Once your data is stored in the database, you'll need to retrieve it effectively. Langchain supports a variety of retrieval algorithms, adding significant value to the process. It includes basic methods for a quick start, such as a simple semantic search. However, Langchain also goes the extra mile by providing a collection of advanced algorithms to enhance retrieval performance. These include:

Parent Document Retriever: This feature allows you to create multiple embeddings per parent document, making it possible to look up smaller document chunks while retaining larger contextual information.
Self-Query Retriever: User questions often contain references that require more than semantic matching; they may involve metadata filters. Self-query retrieval allows you to parse out the semantic elements of a query from other metadata filters, making responses more context-aware.
Ensemble Retriever: Sometimes, you may want to retrieve documents from multiple sources or employ various retrieval algorithms. The ensemble retriever feature enables you to do this effortlessly.

Incorporating retrieval into your chatbot's architecture is vital for making it a true multi-document chatbot. The powerful combination of Mistral 7B, ChromaDB, and Langchain, with its advanced retrieval capabilities, opens up new possibilities for enhancing user interactions and providing informative responses.

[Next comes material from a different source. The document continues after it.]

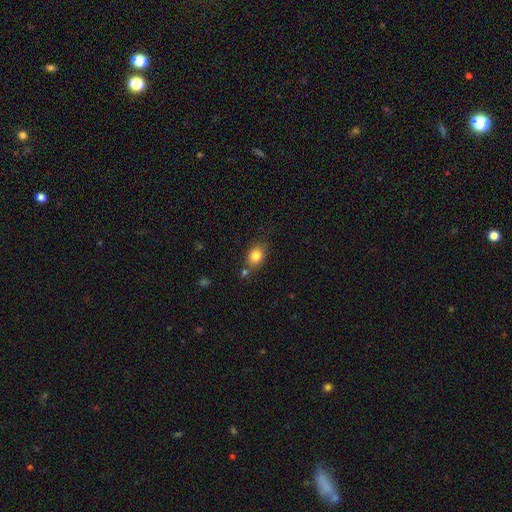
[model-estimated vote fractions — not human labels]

Building the Multi-Document Chatbot

With a solid foundation in Mistral 7B, ChromaDB, and Langchain, you can now begin building your multi-document chatbot. This entails data preprocessing, model fine-tuning, and deployment strategies to ensure that your chatbot can provide accurate and informative responses.

Tutorial

If you require extra GPU resources for the tutorials ahead, you can explore the offerings on E2E CLOUD. We provide a diverse selection of GPUs.

To get one, head over to MyAccount, and sign up. Then launch a GPU node as is shown in the screenshot below:

‍

Make sure you add your ssh keys during launch, or through the security tab after launching.

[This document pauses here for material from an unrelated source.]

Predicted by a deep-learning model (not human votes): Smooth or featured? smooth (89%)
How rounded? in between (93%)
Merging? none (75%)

Once you have launched a node, you can use VSCode Remote Explorer to ssh into the node and use it as a local development environment.

Running Langchain and RAG for Text Generation and Retrieval

In this tutorial, we'll walk you through using Langchain and the Retrieval-Augmented Generation (RAG) model to perform text generation and information retrieval tasks. Langchain is a framework for orchestrating various Natural Language Processing (NLP) models and components, and RAG is a model that combines text generation and retrieval for more contextually relevant responses.

Running with Langchain

Setting Up the Environment


!pip install -q -U bitsandbytes
!pip install -q -U git+https://github.com/huggingface/transformers.git
!pip install -q -U git+https://github.com/huggingface/peft.git
!pip install -q -U git+https://github.com/huggingface/accelerate.git
!pip install -q -U einops
!pip install -q -U safetensors
!pip install -q -U torch
!pip install -q -U xformers
!pip install -q -U langchain
!pip install -q -U ctransformers[cuda]
!pip install chromadb
!pip install sentence-transformers

Authenticating with Hugging Face

To authenticate with Hugging Face, you'll need an access token. Here's how to get it:

Go to your Hugging Face account.
Navigate to ‘Settings’ and click on ‘Access Tokens’.
Create a new token or copy an existing one.

(Link to Huggingface)


!pip install huggingface_hub


from huggingface_hub import notebook_login
notebook_login()

We begin by defining the model we want to use. In this case, it's ‘mistralai/Mistral-7B-Instruct-v0.1.’
We create an instance of the model for text generation and set various parameters for its behavior.


import torch
from transformers import BitsAndBytesConfig
quantization_config = BitsAndBytesConfig(
    load_in_4bit=True,
    bnb_4bit_compute_dtype=torch.float16,
    bnb_4bit_quant_type="nf4",
    bnb_4bit_use_double_quant=True,
)

Langchain Setup

We import Langchain components.
We create a Langchain pipeline using the model for text generation.


pipeline = pipeline(
        "text-generation",
        model=model_4bit,
        tokenizer=tokenizer,
        use_cache=True,
        device_map="auto",
        max_length=500,
        do_sample=True,
        top_k=5,
        num_return_sequences=1,
        eos_token_id=tokenizer.eos_token_id,
        pad_token_id=tokenizer.eos_token_id,
)


from langchain import HuggingFacePipeline
from langchain import PromptTemplate, LLMChain
llm = HuggingFacePipeline(pipeline=pipeline)


model_id = "mistralai/Mistral-7B-Instruct-v0.1"


from transformers import AutoModelForCausalLM, AutoTokenizer, pipeline
model_4bit = AutoModelForCausalLM.from_pretrained( model_id, device_map="auto",quantization_config=quantization_config, )
tokenizer = AutoTokenizer.from_pretrained(model_id)

Generating Text

We define a template for generating responses that include context and a question.
We provide a specific question and context for the model to generate a response.
The response variable now contains the generated response.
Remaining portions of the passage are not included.